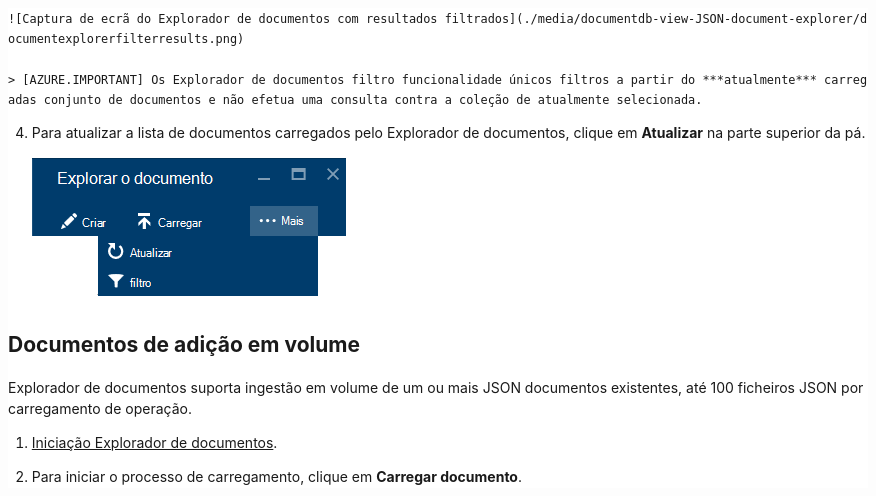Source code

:     ![Captura de ecrã do Explorador de documentos com resultados filtrados](./media/documentdb-view-JSON-document-explorer/documentexplorerfilterresults.png)

    > [AZURE.IMPORTANT] Os Explorador de documentos filtro funcionalidade únicos filtros a partir do ***atualmente*** carregadas conjunto de documentos e não efetua uma consulta contra a coleção de atualmente selecionada.

4. Para atualizar a lista de documentos carregados pelo Explorador de documentos, clique em **Atualizar** na parte superior da pá.

    ![Comando de atualização de captura de ecrã do Explorador de documentos](./media/documentdb-view-JSON-document-explorer/documentexplorerrefresh.png)

## <a name="bulk-add-documents"></a>Documentos de adição em volume

Explorador de documentos suporta ingestão em volume de um ou mais JSON documentos existentes, até 100 ficheiros JSON por carregamento de operação.  

1. [Iniciação Explorador de documentos](#launch-document-explorer).

2. Para iniciar o processo de carregamento, clique em **Carregar documento**.
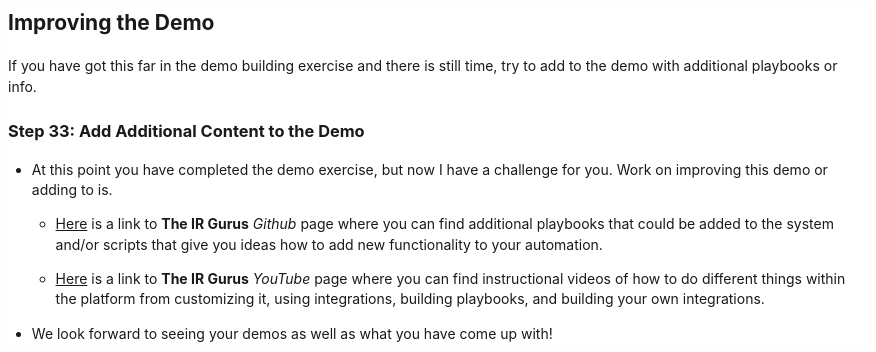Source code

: ## Improving the Demo

If you have got this far in the demo building exercise and there is still time, try to add to the demo with additional playbooks or info.

### Step 33: Add Additional Content to the Demo

- At this point you have completed the demo exercise, but now I have a challenge for you. Work on improving this demo or adding to is.

  - [Here](https://github.com/TheIRGurus) is a link to **The IR Gurus** *Github* page where you can find additional playbooks that could be added to the system and/or scripts that give you ideas how to add new functionality to your automation.

  - [Here](https://www.youtube.com/@theirgurus) is a link to **The IR Gurus** *YouTube* page where you can find instructional videos of how to do different things within the platform from customizing it, using integrations, building playbooks, and building your own integrations.

- We look forward to seeing your demos as well as what you have come up with!
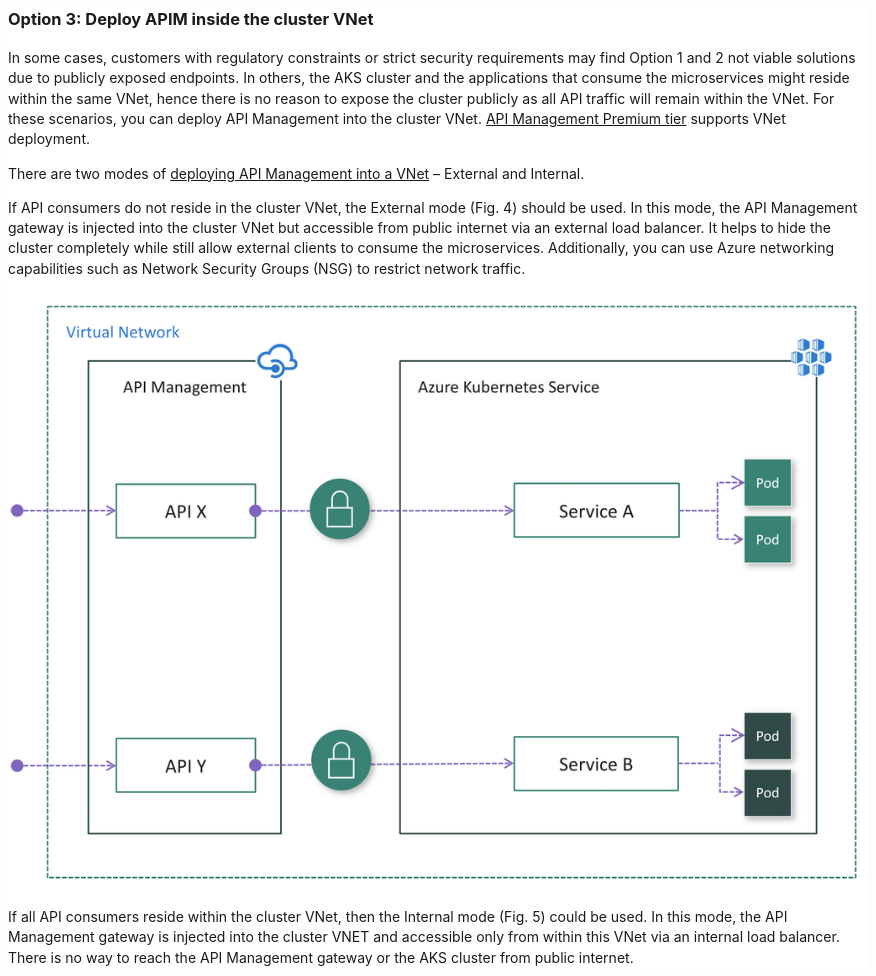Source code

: ### Option 3: Deploy APIM inside the cluster VNet

In some cases, customers with regulatory constraints or strict security requirements may find Option 1 and 2 not viable solutions due to publicly exposed endpoints. In others, the AKS cluster and the applications that consume the microservices might reside within the same VNet, hence there is no reason to expose the cluster publicly as all API traffic will remain within the VNet. For these scenarios, you can deploy API Management into the cluster VNet. [API Management Premium tier](https://aka.ms/apimpricing) supports VNet deployment. 

There are two modes of [deploying API Management into a VNet](https://docs.microsoft.com/azure/api-management/api-management-using-with-vnet) – External and Internal. 

If API consumers do not reside in the cluster VNet, the External mode (Fig. 4) should be used. In this mode, the API Management gateway is injected into the cluster VNet but accessible from public internet via an external load balancer. It helps to hide the cluster completely while still allow external clients to consume the microservices. Additionally, you can use Azure networking capabilities such as Network Security Groups (NSG) to restrict network traffic.

![External VNet mode](./media/api-management-aks/vnet-external.png)

If all API consumers reside within the cluster VNet, then the Internal mode (Fig. 5) could be used. In this mode, the API Management gateway is injected into the cluster VNET and accessible only from within this VNet via an internal load balancer. There is no way to reach the API Management gateway or the AKS cluster from public internet. 
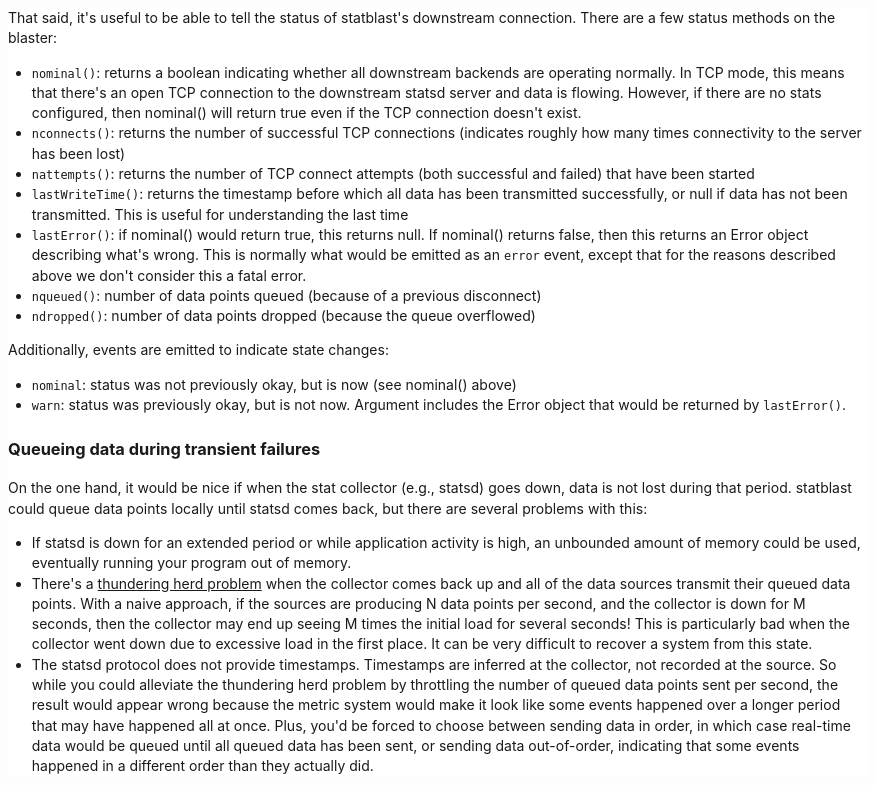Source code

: That said, it's useful to be able to tell the status of statblast's downstream
connection.  There are a few status methods on the blaster:

* `nominal()`: returns a boolean indicating whether all downstream backends are
  operating normally.  In TCP mode, this means that there's an open TCP
  connection to the downstream statsd server and data is flowing.  However, if
  there are no stats configured, then nominal() will return true even if the TCP
  connection doesn't exist.
* `nconnects()`: returns the number of successful TCP connections (indicates
  roughly how many times connectivity to the server has been lost)
* `nattempts()`: returns the number of TCP connect attempts (both successful and
  failed) that have been started
* `lastWriteTime()`: returns the timestamp before which all data has been
  transmitted successfully, or null if data has not been transmitted.  This is
  useful for understanding the last time 
* `lastError()`: if nominal() would return true, this returns null.  If
  nominal() returns false, then this returns an Error object describing what's
  wrong.  This is normally what would be emitted as an `error` event, except
  that for the reasons described above we don't consider this a fatal error.
* `nqueued()`: number of data points queued (because of a previous disconnect)
* `ndropped()`: number of data points dropped (because the queue overflowed)

Additionally, events are emitted to indicate state changes:

* `nominal`: status was not previously okay, but is now (see nominal() above)
* `warn`: status was previously okay, but is not now.  Argument includes the
  Error object that would be returned by `lastError()`.

### Queueing data during transient failures

On the one hand, it would be nice if when the stat collector (e.g., statsd) goes
down, data is not lost during that period.  statblast could queue data points
locally until statsd comes back, but there are several problems with this:

* If statsd is down for an extended period or while application activity is
  high, an unbounded amount of memory could be used, eventually running your
  program out of memory.
* There's a [thundering herd
  problem](http://en.wikipedia.org/wiki/Thundering_herd_problem) when the
  collector comes back up and all of the data sources transmit their queued
  data points.  With a naive approach, if the sources are producing N data
  points per second, and the collector is down for M seconds, then the collector
  may end up seeing M times the initial load for several seconds!  This is
  particularly bad when the collector went down due to excessive load in the
  first place.  It can be very difficult to recover a system from this state.
* The statsd protocol does not provide timestamps.  Timestamps are inferred at
  the collector, not recorded at the source.  So while you could alleviate the
  thundering herd problem by throttling the number of queued data points sent
  per second, the result would appear wrong because the metric system would make
  it look like some events happened over a longer period that may have happened
  all at once.  Plus, you'd be forced to choose between sending data in order,
  in which case real-time data would be queued until all queued data has been
  sent, or sending data out-of-order, indicating that some events happened in a
  different order than they actually did.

**WORK TO BE COMPLETED:** Using the records above, report the count of lines holding "until" and nothing else.

**ANSWER TO THIS EXERCISE:** 2